Nurse's Birth Experiences Strengthen Bonds With Other NICU Parents
On June 7, 2001, I gave birth to my firstborn. My pregnancy was wonderful, and I loved being pregnant. I didn't know the baby's sex until Dr. Robinson delivered him and said,"You have a beautiful boy, but I need to let you know he has a cleft." My husband and I were shocked. Being a nurse, my first concern was whether he had a syndrome. I felt major relief when I heard he was OK. I quickly learned what families feel when they don't have that "normal baby experience."
When Nicholas turned one, my husband and I got pregnant with our second child. During my pregnancy they did extra ultrasounds to check for clefts. Everything seemed OK. At 38 weeks, I was in labor but Matthew wasn't positioned properly so we needed to do a C-section. Immediately after his delivery, the NICU team brought him to the NICU. I was worried as a mom... but I kept telling my self there was nothing to be concerned about. I assumed it was because his lungs weren't compressed through my birth canal and he just needed a little oxygen. He was born in the middle of the night and I assumed he would be with me, in my room, the next day.
When my nausea went away, I went to see him. He was on CPAP and a high percentage of oxygen. I just remember that he was retracting so badly. As a nurse I told my self he looked like he needed to be intubated, but I was trying to be a mom. I felt a little frozen and was just going with the moment. He did end up intubated and on the vent with 100% oxygen. I was crying uncontrollably. They didn't know why my son was so sick, or why he required so much oxygen. That night when I went to his bedside, I still felt frozen. I was afraid to ask questions because I didn't want to hear the answers.
Matthew was eventually transferred to another NICU. During his NICU stay, Matthew's lungs collapsed. He was put on ECMO - a lung bypass machine whose purpose is to rest the lungs - and he received two chest tubes. It was a nightmare.... the worst had come... I remembered the resident saying that ECMO was the last resort. We asked for the chaplin and when she arrived we asked her to get a priest to baptize my son. After five or six days, Matthew was able to be weaned off ECMO. They placed him on CPAP, then nasal canula and he was moved to the pediatric floor. We now had other obstacles. Matthew required methadone for withdrawal and had paralyzed vocal cords from the ECMO, but fortunately he was discharged with an ngt and thickened formula. We worked on getting him to bottle feed all his feedings. He required thickeners until about one year of age because he was aspirating milk into his lungs because of his paralyzed vocal cord. Matthew's first two years of life were very busy with physical therapy, play therapy and speech therapy because of his low muscle tone. He couldn't even reach his tongue to the top of his mouth.

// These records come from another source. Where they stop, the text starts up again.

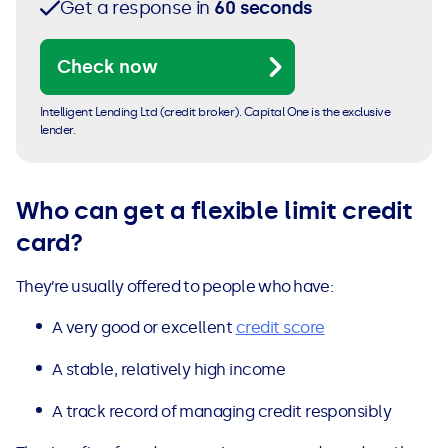
Get a response in
60 seconds
Check now
Intelligent Lending Ltd (credit broker). Capital One is the exclusive
lender.
Who can get a flexible limit credit
card?
They’re usually offered to people who have:
A very good or excellent
credit score
A stable, relatively high income
A track record of managing credit responsibly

Today, he is doing well. He is in the second grade and goes to the third grade for math and reading. He is perfect - my miracle child. I look back and can't believe what I have gone through. To this day when I think about what we went through I can actually relive the experience with tears falling down my face. For years I wondered, "Why me?". Now I know those experiences made me a better person and a better nurse.
Because of my NICU experiences, I understand the spectrum of emotions most of our parents go through. I understand that parents with short-term stays and less "sick" babies also feel robbed of that "normal" experience we all dream of. I also have lived through having a very sick baby and the torment of not knowing what is going to happen from day to day. After going through all I have with my own babies, I really feel with and for our NICU parents. I truly will do anything to make their experience the best it can be. Serving on our Family Advisory Council is another rewarding way for me to help NICU families. I feel honored that my commitment to family-centered care has been recognized by the Family Advisory Council and to be one of few staff members on the Council.